Today we will look at a trio of masks from a variant of the Santiagueros dance, which in some areas of Puebla has the local name of La Danza de Negros. It would seem in this case that the Negros dancers do NOT represent Afro-mestizos or Black people, but rather “dark ones.” In this instance, the Santiagueros have golden beards and the Negros have dark beards, analogous to the white hat/black duality that was once common in American Westerns. Probably the bad guys represent the Spanish conquerors. As I labored to clarify my understanding of these three masks, I was pleased and surprised to recognize that two of them were apparently by the same hand and all three were possibly from the same dance, although I had purchased them as unrelated. They came with limited information, and then a very recent YouTube™ video had revealed identical or similar masks performing in modern and well documented dances (see link that follows the first photo of the female mask). Here is the first mask, which I purchased from Robin and Barbara Cleaver in June of 1988. It was described then as a Santiaguero mask from the Santiagueros dance in Agua de la Mina, in the municipio of Guadalupe Victoria, Puebla. Agua de la Mina is about 25 miles to the northwest of Chichiquila, Puebla, which will serve today as a central reference point.

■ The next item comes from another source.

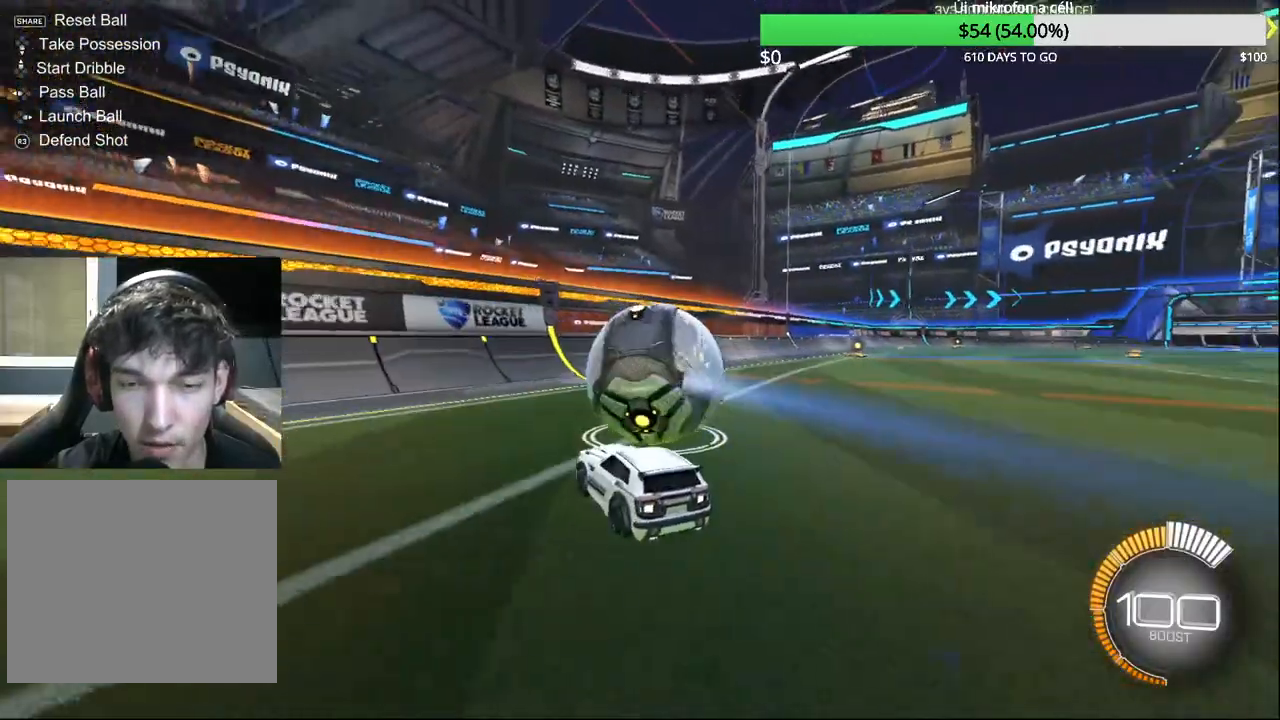
{"buttons": ["CIRCLE", "R2"], "left_stick": "center", "right_stick": "center", "events": [[33, "L2", "up"], [50, "R2", "down"], [67, "CIRCLE", "down"], [83, "left_stick", "up-right"], [200, "left_stick", "center"]]}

This Santiaguero is a beautiful old mask with worn paint.
Here is a YouTube™ video of the Danza de Negros in Agua de la Mina, municipio de Saltillo la Fragua, Puebla. It turns out that this is the same Agua de la Mina, but apparently the county seat (municipio) has changed since the time the mask was collected. This (optional) video is poorly focused, so that one cannot see that the dancers are not wearing masks, while another imperfect video (shot sideways) reveals that the dancers wear kerchiefs over their faces in lieu of masks. I offer the blurry one to document their costumes, which are those of Santiagueros in this area of Puebla, and to establish that this dance is still performed in Agua de la Mina, with kerchiefs for masks.

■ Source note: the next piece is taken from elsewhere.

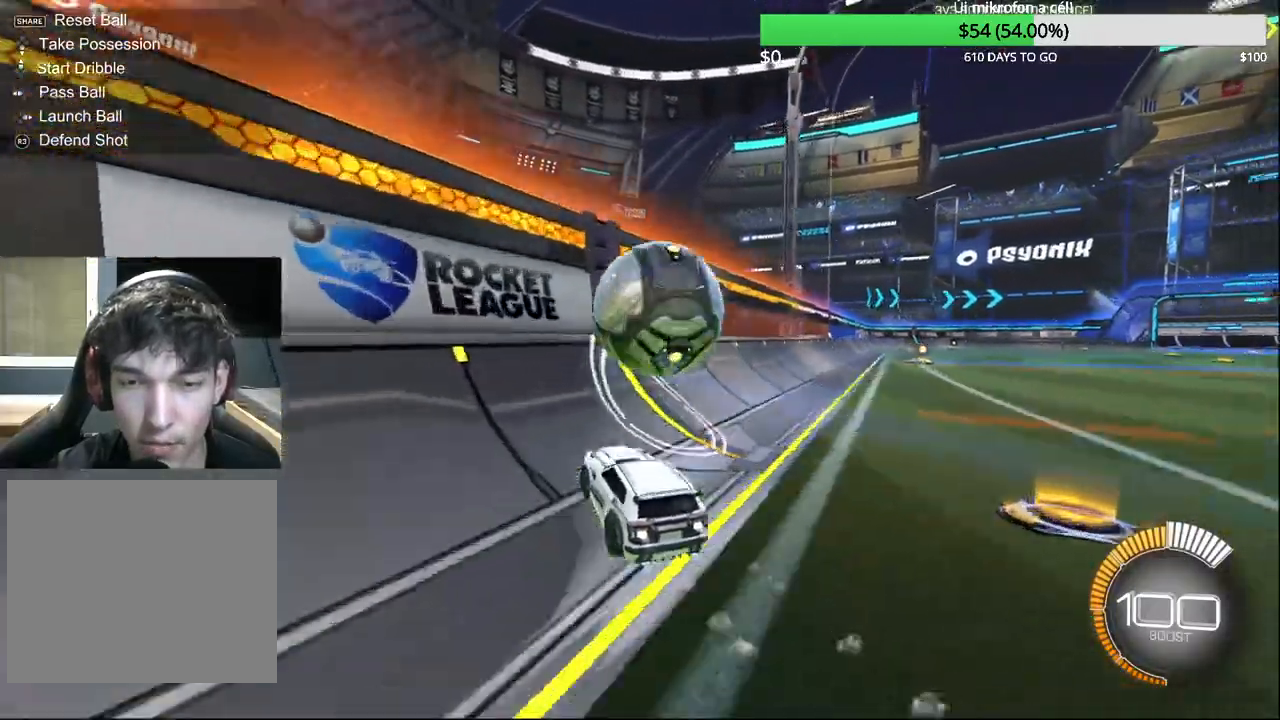
{"buttons": ["CROSS", "R1"], "left_stick": "right", "right_stick": "center", "events": [[67, "left_stick", "right"], [167, "left_stick", "center"], [300, "CIRCLE", "up"], [300, "left_stick", "right"], [350, "R2", "up"], [417, "CROSS", "down"], [467, "R1", "down"]]}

https://www.youtube.com/watch?v=hXXiq3KNsgw
A video from El Carmen in the municipio of Chilcotla, Puebla is in sharp focus and reveals the “Danza de Negritos” in that town, also with kerchiefs instead of masks. El Carmen is about 10 miles south of Agua de la Mina. Masks may have gone out of fashion in Agua de la Mina, although later we will observe that they are still in fashion a little further south in Chichiquila, and that the masks there look just like those in today’s post.